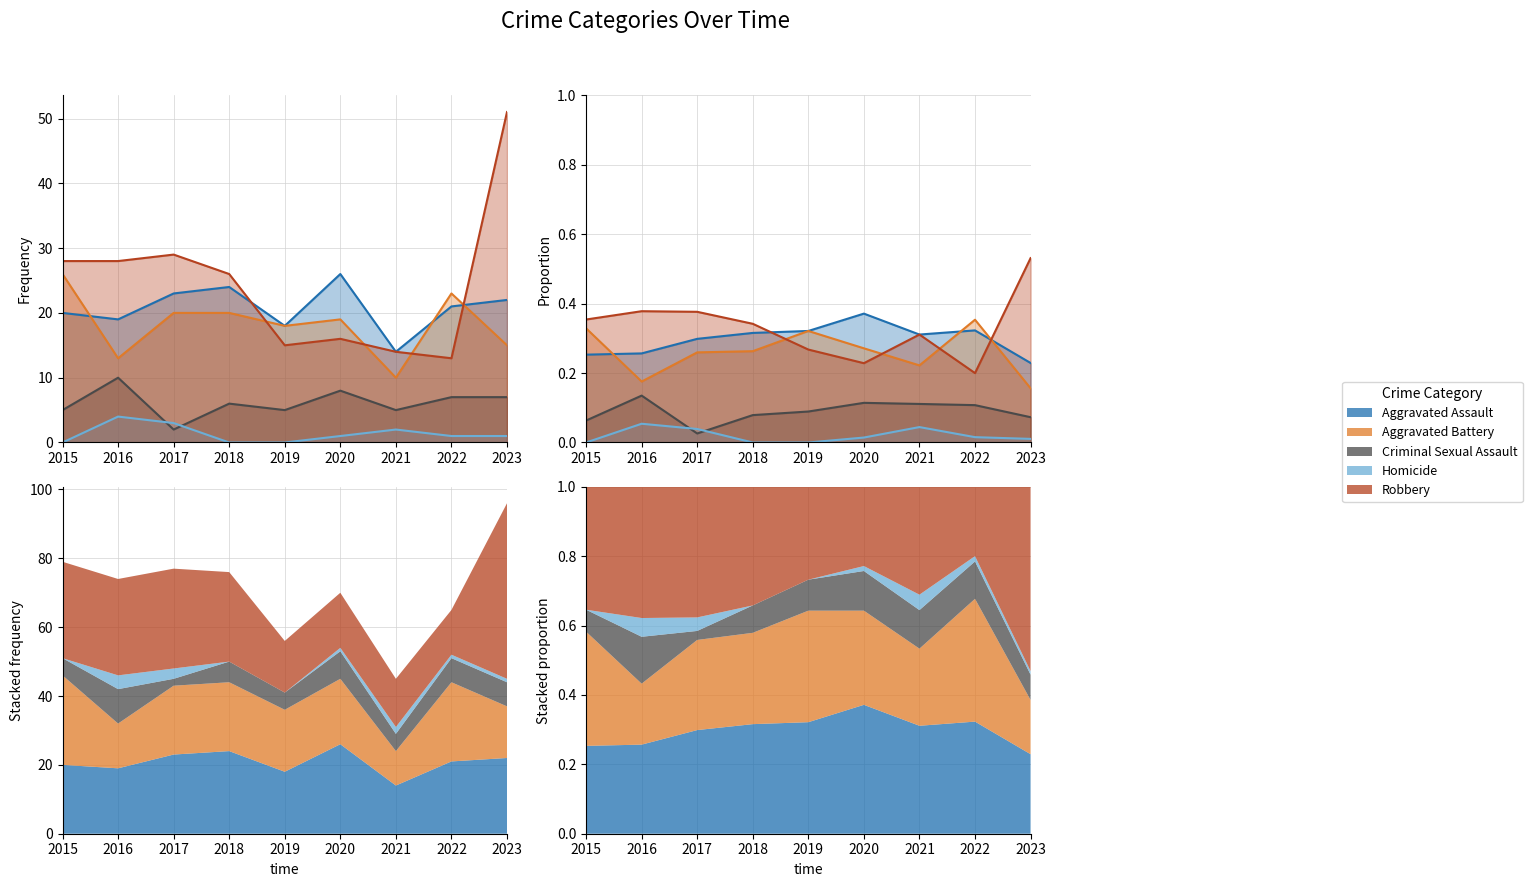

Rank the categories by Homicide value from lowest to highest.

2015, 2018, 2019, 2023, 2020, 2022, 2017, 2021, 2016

--

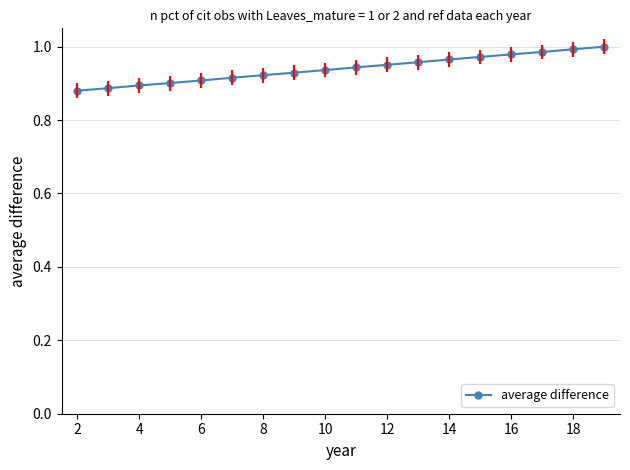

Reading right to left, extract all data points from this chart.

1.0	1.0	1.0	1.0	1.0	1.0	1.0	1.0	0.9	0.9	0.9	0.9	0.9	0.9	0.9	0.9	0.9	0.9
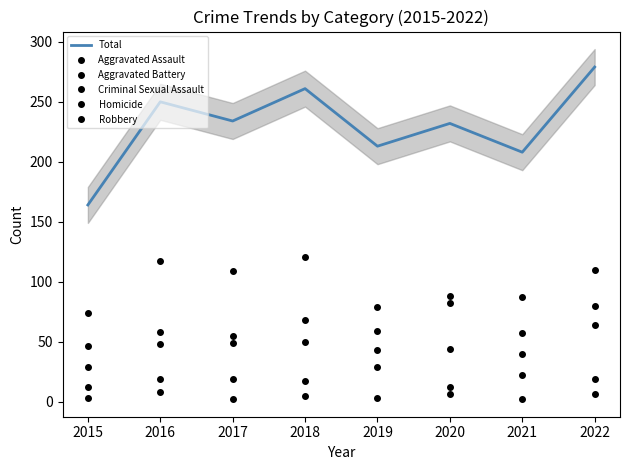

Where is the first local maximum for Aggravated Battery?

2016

- What needs to be done
Pick out each of the lines above that contains the word "from", matching its case exactly, and copy those lines in full.

- Solution for this task
Rank the categories by Homicide value from lowest to highest.
Reading right to left, extract all data points from this chart.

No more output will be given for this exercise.